Render the lines below as a two-column CSV with the headers task and answer, one row per block. Put each block's lines in the task field and its answer in the answer field, and quote both fields with line breaks replaced by spaces.

[Element and coordinate lines]
· · · ·

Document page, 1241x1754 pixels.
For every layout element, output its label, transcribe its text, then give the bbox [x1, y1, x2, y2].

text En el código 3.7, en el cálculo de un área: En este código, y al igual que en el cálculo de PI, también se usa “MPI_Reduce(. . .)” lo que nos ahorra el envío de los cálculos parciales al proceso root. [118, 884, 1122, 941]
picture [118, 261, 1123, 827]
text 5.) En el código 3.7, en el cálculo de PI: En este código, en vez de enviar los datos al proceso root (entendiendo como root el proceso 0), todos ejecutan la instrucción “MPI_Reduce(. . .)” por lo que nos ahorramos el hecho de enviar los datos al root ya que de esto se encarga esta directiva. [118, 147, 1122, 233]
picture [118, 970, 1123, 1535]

· · · ·

### Correct response
task,answer
"Document page, 1241x1754 pixels. For every layout element, output its label, transcribe its text, then give the bbox [x1, y1, x2, y2].","text En el código 3.7, en el cálculo de un área: En este código, y al igual que en el cálculo de PI, también se usa “MPI_Reduce(. . .)” lo que nos ahorra el envío de los cálculos parciales al proceso root. [118, 884, 1122, 941] picture [118, 261, 1123, 827] text 5.) En el código 3.7, en el cálculo de PI: En este código, en vez de enviar los datos al proceso root (entendiendo como root el proceso 0), todos ejecutan la instrucción “MPI_Reduce(. . .)” por lo que nos ahorramos el hecho de enviar los datos al root ya que de esto se encarga esta directiva. [118, 147, 1122, 233] picture [118, 970, 1123, 1535]"